◆ REQUIREMENT:
The expected answer is a copy of every line in the listing that has the word "round".
......
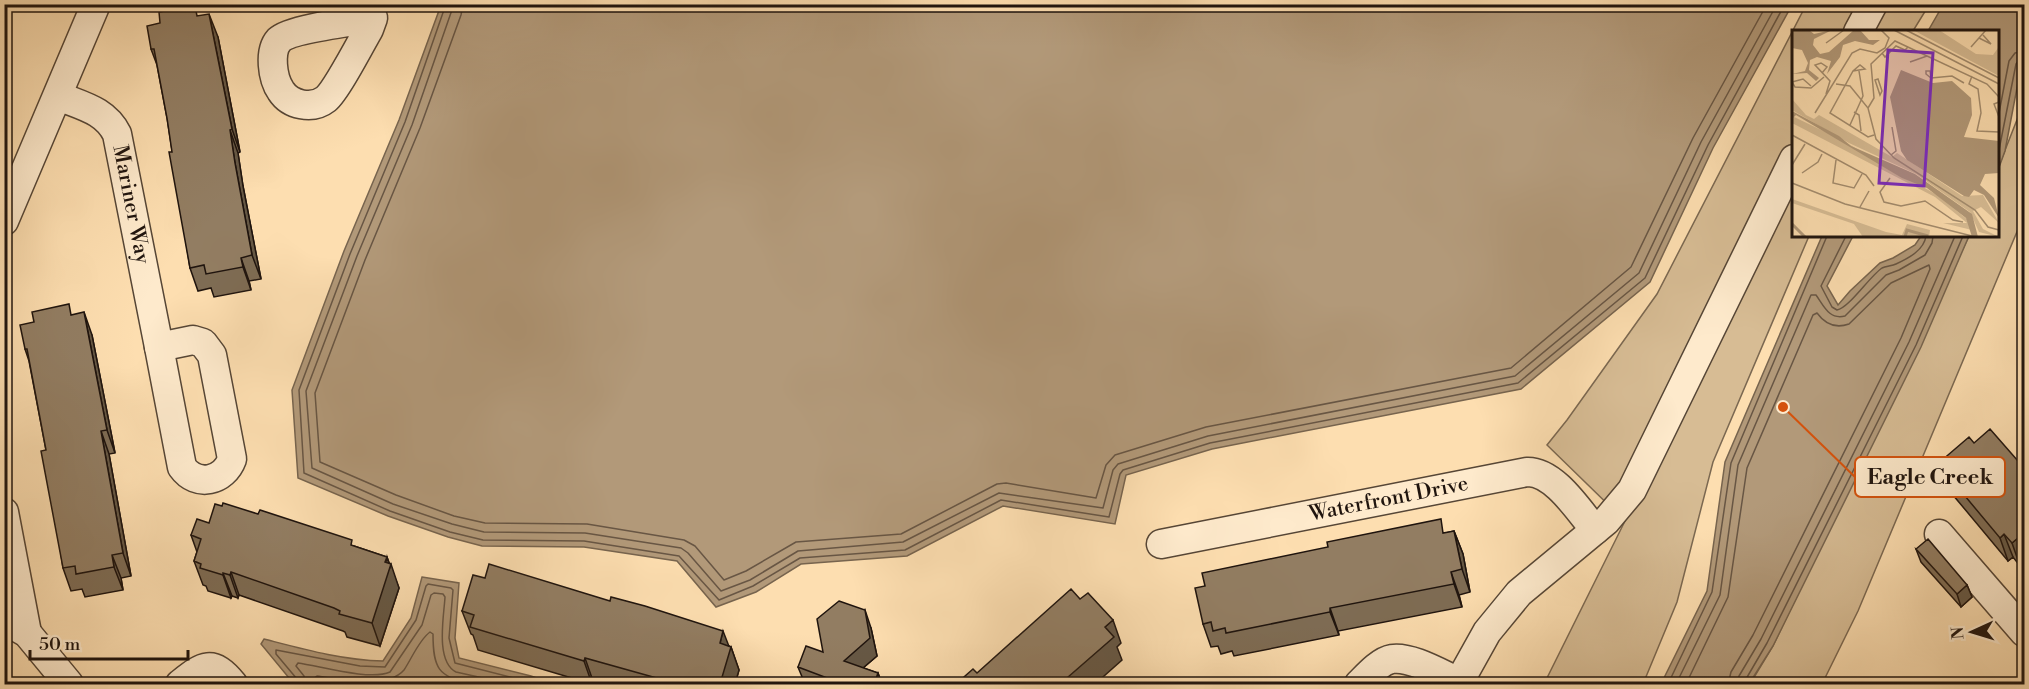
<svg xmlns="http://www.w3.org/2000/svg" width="2029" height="689" viewBox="0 0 2029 689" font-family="'Libre Bodoni',serif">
  <rect width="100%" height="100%" fill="#fddeb0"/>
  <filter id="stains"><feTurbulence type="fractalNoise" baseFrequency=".00333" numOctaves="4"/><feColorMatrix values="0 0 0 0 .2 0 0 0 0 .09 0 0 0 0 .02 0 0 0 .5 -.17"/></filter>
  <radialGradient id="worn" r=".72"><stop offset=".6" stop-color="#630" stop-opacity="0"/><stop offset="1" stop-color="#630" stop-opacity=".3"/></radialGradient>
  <!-- green -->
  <path fill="#d7bc94" stroke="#7b6851" stroke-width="1.5" d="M1806 5H1929L1913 31 1794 32V236H1809L1713 462 1677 602 1643 684H1544L1625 521 1547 445 1567 420 1657 294Z
    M2024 102V215L1858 611 1822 684H1750L1773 646 1969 236H1998V168Z"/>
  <!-- water -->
  <path fill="#b29979" stroke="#77644e" stroke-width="1.5" d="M441 5V4L1792 5 1713 148 1650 282 1521 389 1212 449 1126 475 1115 524 1003 506 907 556 801 564 756 592 716 607 677 561 584 547 482 546 448 537 388 516 298 478 292 390 344 251 399 120Z
    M1943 5H2024V51L2005 151 1998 170V32L1928 31Z
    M1822 236H1853L1827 286 1838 305 1850 291 1880 263 1893 258 1915 245 1921 236H1969L1921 347 1773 646 1749 684H1661L1707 591 1725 462Z
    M422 577 459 583 455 638 459 658 531 676 553 684H294L261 644 264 639C303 649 342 660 383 661L411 618Z"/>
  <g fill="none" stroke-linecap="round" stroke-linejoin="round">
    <!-- shore -->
    <path stroke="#685644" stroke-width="1.5" d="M446 4 405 122 350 254 299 390 304 473 390 511 450 532 483 540 584 541 679 556 719 600 753 586 800 558 905 550 1001 500 1109 517 1120 474 1123 470 1210 443 1518 383 1645 278 1708 145 1785 4
      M454 4 412 125 357 256 306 391 312 468 393 504 452 524 484 532 585 533 681 548 688 553 721 591 750 580 798 551 903 542 999 493 1103 508 1113 470 1118 464 1208 436 1515 376 1639 273 1701 142 1777 4
      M463 4 461 15 420 128 365 260 315 393 320 462 396 495 454 516 485 523 587 524 684 540 695 546 724 580 746 571 796 542 901 534 997 484 1006 483 1096 498 1106 465 1115 455 1206 427 1511 368 1631 267 1693 138 1767 4
      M1998 118 2009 61 2015 53 2024 51
      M1998 155 2016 64 2019 60 2024 59
      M1846 236 1821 286 1832 307 1837 310C1849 308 1870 276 1882 268 1886 266 1892 266 1896 264 1909 258 1924 250 1926 236
      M298 684 297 679 276 654V650L360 666 385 667 416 620 426 586 428 584 451 588 453 590 449 638 455 663 537 684
      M305 684 304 676 296 666 298 663C320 666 370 681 390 672L422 625 431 595 434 593 443 594 445 597C444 616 435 661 456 672L510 684
      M314 684V678L317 676C342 680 388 689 404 670 412 658 419 640 430 632L433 634C433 668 438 677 471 684
      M1668 684 1712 592 1731 463 1827 236
      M1676 684 1720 595 1738 465 1811 295H1816C1824 306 1829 320 1845 316L1886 275 1899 270 1925 255 1932 243 1933 236
      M1686 684 1728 597 1747 468 1813 315 1817 313C1825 324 1835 329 1849 324L1891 283 1929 265 1930 269 1901 338 1753 635 1731 672 1728 684
      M1737 684 1739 676 1761 639 1909 342 1955 236
      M1745 684 1746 679 1767 643 1916 345 1963 236"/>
    <defs>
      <g id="minor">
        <path d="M373 18 369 29C361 43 336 91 326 99 312 110 290 105 281 91 272 78 269 51 279 40 290 29 356 21 373 18Z"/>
        <path d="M1858 32 1873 4"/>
        <path id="s1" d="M58 96C82 106 105 110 117 134L159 347"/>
        <path d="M4 221 96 4"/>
        <path d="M193 340 203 343 212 355 232 459C224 481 197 488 182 467L159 347Z"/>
        <path d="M4 512 27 633"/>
        <path d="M1939 534 2024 632"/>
        <path id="s2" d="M1161 544 1527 472C1554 471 1579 511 1595 530"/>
        <path d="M11 624 27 633 69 684"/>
        <path d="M180 684C203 666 212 658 233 684"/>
        <path d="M1359 684C1367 676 1380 661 1392 659 1411 656 1441 674 1459 682"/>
        <path d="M1458 684 1487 632 1519 593 1606 521 1632 490 1794 159"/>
      </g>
    </defs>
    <!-- minor casing -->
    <use href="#minor" stroke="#564636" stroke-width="31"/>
    <!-- minor -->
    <use href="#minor" stroke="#feeacc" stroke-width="28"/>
  </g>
  <!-- wall -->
  <path fill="#7e6c54" stroke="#1f140e" stroke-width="1.5" d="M199 16 218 37 240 152 238 153 243 186 261 279 249 281 251 290 214 297 211 288 198 291 190 268 167 118 157 65 151 49Z
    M73 315 92 335 115 453 109 454 131 576 121 578 123 590 85 597 82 589 71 591 63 568 46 450 29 361 25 349Z
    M1974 443 2025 469V562L2020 566 2013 557 2008 561 1953 495 1941 461Z
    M209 523 354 546 387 557 399 588 380 646 347 637 345 632 343 631 239 595 238 598 232 596 231 598 208 591 206 586 203 585 194 561 197 552 191 535Z
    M1454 531 1463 554 1470 592 1459 595 1462 607 1338 631 1339 635 1234 656 1232 651 1221 654 1218 646 1211 647 1203 624 1446 533Z
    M1916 549 1967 585 1972 597 1961 607 1921 562Z
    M462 611 729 646 731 647 739 670 735 684H606L593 681 592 684 478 650 473 635 471 634Z
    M871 628 877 656 863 668 878 673 882 684H805L798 667 823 652Z"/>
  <!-- shaded-wall -->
  <path fill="#665845" stroke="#1f140e" stroke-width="1.5" d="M209 14 218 37 240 152 232 129Z
    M230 130 238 153 243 186 261 279 252 255 235 163Z
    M241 258 249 281 251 290 243 267Z
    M84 312 92 335 115 453 107 430Z
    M101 431 109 454 131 576 123 553Z
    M1454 531 1463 554 1470 592 1462 569Z
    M2025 532V562L2020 566 2012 543Z
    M2004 534 2013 557 2008 561 2000 538Z
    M112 555 121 578 123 590 114 567Z
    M387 557 390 567 391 564 399 588 380 646 372 623Z
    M231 572 239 595 238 598 230 575Z
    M1451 572 1459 595 1462 607 1454 584Z
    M223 573 232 596 231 598 223 575Z
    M1967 585 1972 597 1961 607 1957 594Z
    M1330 608 1338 631 1339 635 1330 612Z
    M865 610 871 628 877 656 850 679 844 661Z
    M1113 620 1121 643 1117 647 1122 660 1095 684H1060L1105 627Z
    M723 631 730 649 731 647 739 670 735 684H720V643Z
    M585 658 593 681 592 684 584 661Z
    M878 673 882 684H874Z"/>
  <!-- building -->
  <path fill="#927d62" stroke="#1f140e" stroke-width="1.5" d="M195 6 197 16 209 14 232 129 230 130 235 163 252 255 241 258 243 267 206 274 204 265 190 268 169 152H172L167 118 154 49H151L147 26 160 23 159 12Z
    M69 304 71 315 84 312 107 430 101 431 123 553 112 555 114 567 76 574 75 566 63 568 41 451 46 450 27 349H25L20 325 34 322 32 312Z
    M1990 429 2025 469V522L2022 524 2025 525V532L2012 543 2004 534 2000 538 1945 472 1948 469 1941 461 1969 437 1974 443Z
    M223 503 258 514 260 510 352 540 351 545 387 557 385 562 391 564 372 623 339 614 340 611 334 608 231 572 230 575 223 573V575L200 568 201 564 194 561 201 539 191 535 197 519 209 523 215 504 222 506Z
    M1441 519 1443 533 1454 531 1462 569 1451 572 1454 584 1330 608V612L1226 633 1225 628 1213 631 1211 622 1203 624 1195 588 1205 586 1202 573 1328 547 1327 542Z
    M1928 539 1967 585 1957 594 1916 549Z
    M489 564 610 601 611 597 645 606 723 631 720 643 731 647 720 684 709 680 708 684H678L585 658 584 661 470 627 474 615 462 611 473 575 485 578Z
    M1071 589 1080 599 1088 593 1113 620 1105 627 1114 637 1060 684H956L973 669 977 673Z
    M839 601 865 610 870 638 844 661 878 673 874 684H843L798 667 806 646 823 652 817 619Z"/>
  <g text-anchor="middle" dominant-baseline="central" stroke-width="4.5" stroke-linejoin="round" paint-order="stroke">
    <!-- street labels -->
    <g font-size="21" fill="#1f140e" stroke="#feeacc">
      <text stroke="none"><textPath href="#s1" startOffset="144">Mariner Way</textPath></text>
      <text stroke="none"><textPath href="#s2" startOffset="232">Waterfront Drive</textPath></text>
    </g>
  </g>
  <!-- overview -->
  <g transform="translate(1792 30)">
    <rect width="207" height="207" fill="#fddeb0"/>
    <path d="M121 0H147L184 24 201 25 206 18 207 0V46ZM0 69 14 85 22 89 27 85 100 127 105 123 170 166 191 165 207 193 189 177 181 181 191 199 207 207 187 202 178 182 124 144 57 113 0 80ZM0 86 46 108 145 165 176 190 180 200 151 193H175L143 167 0 93ZM0 169 94 202 110 205 115 194 138 200 137 207H71L62 194 0 173Z" fill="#d7bc94"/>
    <path d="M0 0H17L22 4 40 0 22 9 21 15 28 24 37 22 62 0H68L77 10H88L81 15 63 11 51 15 48 27 35 44 39 31 25 27 18 30 17 40 27 48 24 51 15 43 0 44 13 41 16 33 10 20 0 18ZM109 40 141 53 160 51 179 68 180 85 172 107 207 111V143L193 144 188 155 202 168 207 188 192 165 182 160 177 167 172 166 115 130 109 121 98 67ZM0 81 47 106 59 116 123 144 180 184 186 207H180L174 188 135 158 110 148 4 85 1 88Z" fill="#b29979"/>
    <path fill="none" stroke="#b29979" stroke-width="3" d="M0 194 13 207M113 207 115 200 136 206"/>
    <path fill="none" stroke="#a48d6f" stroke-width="1.5" d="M102 0 207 54M114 0 207 48M187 8 199 14 191 5M34 13 52 0M179 17 194 0M90 23 93 27 104 16 113 20 116 17M118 32 135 26M61 41 73 39 68 35 61 41 38 83 76 107 82 105M134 41H138L139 48 134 44ZM30 43 35 37 29 33 23 35 38 51 34 64M180 46 177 54 186 59 189 83 185 101 207 102M139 48 160 46 172 53M86 49 90 61 88 65 83 50ZM0 52 3 57 19 58 32 47M0 52 11 49 19 56M44 54 58 56 76 78 84 109 102 128 183 180 196 197 207 200M207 72 202 74 207 87M76 78 82 68 79 34 103 11 195 54 207 67M62 82 67 85 69 101M23 83 60 23 68 19 85 23 93 18 97 8 89 0M58 95 71 66 67 41M0 105 74 145 82 156M99 125 104 121 100 97M44 130 41 153 62 158 70 144M0 135 13 114M10 143 26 132 30 124M98 148 88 162 92 172 109 176 133 171 161 190 171 192M0 153 53 174 184 207M68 177 77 161"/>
    <path fill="#7b2cbf" fill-opacity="0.15" stroke="#7b2cbf" stroke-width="3" d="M96 20 141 23 132 156 87 153Z"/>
    <rect width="207" height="207" fill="none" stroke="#1f140e" stroke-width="3"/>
  </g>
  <!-- callouts -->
  <path fill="none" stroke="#d4520c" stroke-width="2" d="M1783 407L1855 477"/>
  <circle fill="#d4520c" stroke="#feeacc" stroke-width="2" cx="1783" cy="407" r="6"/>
  <rect fill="#feeacc" stroke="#d4520c" stroke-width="2" x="1855" y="457" width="150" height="40" rx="6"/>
  <g font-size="22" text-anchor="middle" font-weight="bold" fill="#1f140e">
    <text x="1930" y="484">Eagle Creek</text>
  </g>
  <!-- margin -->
  <rect width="2029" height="689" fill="none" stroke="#fddeb0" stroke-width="24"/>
  <rect x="6" y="6" width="2017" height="677" fill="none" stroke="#1f140e" stroke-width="3"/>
  <rect x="12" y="12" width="2005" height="665" fill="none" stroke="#1f140e" stroke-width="1.5"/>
  <!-- north arrow -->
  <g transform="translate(1972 632) rotate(266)" stroke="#feeacc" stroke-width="4.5" paint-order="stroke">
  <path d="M0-4.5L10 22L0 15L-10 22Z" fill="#1f140e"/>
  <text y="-9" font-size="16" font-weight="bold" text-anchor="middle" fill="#1f140e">N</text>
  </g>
  <!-- scale -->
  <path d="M30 650v9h158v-9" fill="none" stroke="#1f140e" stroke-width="3"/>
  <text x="39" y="650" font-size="18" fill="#1f140e" stroke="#feeacc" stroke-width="4.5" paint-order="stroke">50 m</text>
  <rect width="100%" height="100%" filter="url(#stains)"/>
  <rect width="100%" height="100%" fill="url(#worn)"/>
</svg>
......
◆ ANSWER SPACE:
  <g fill="none" stroke-linecap="round" stroke-linejoin="round">
  <g text-anchor="middle" dominant-baseline="central" stroke-width="4.5" stroke-linejoin="round" paint-order="stroke">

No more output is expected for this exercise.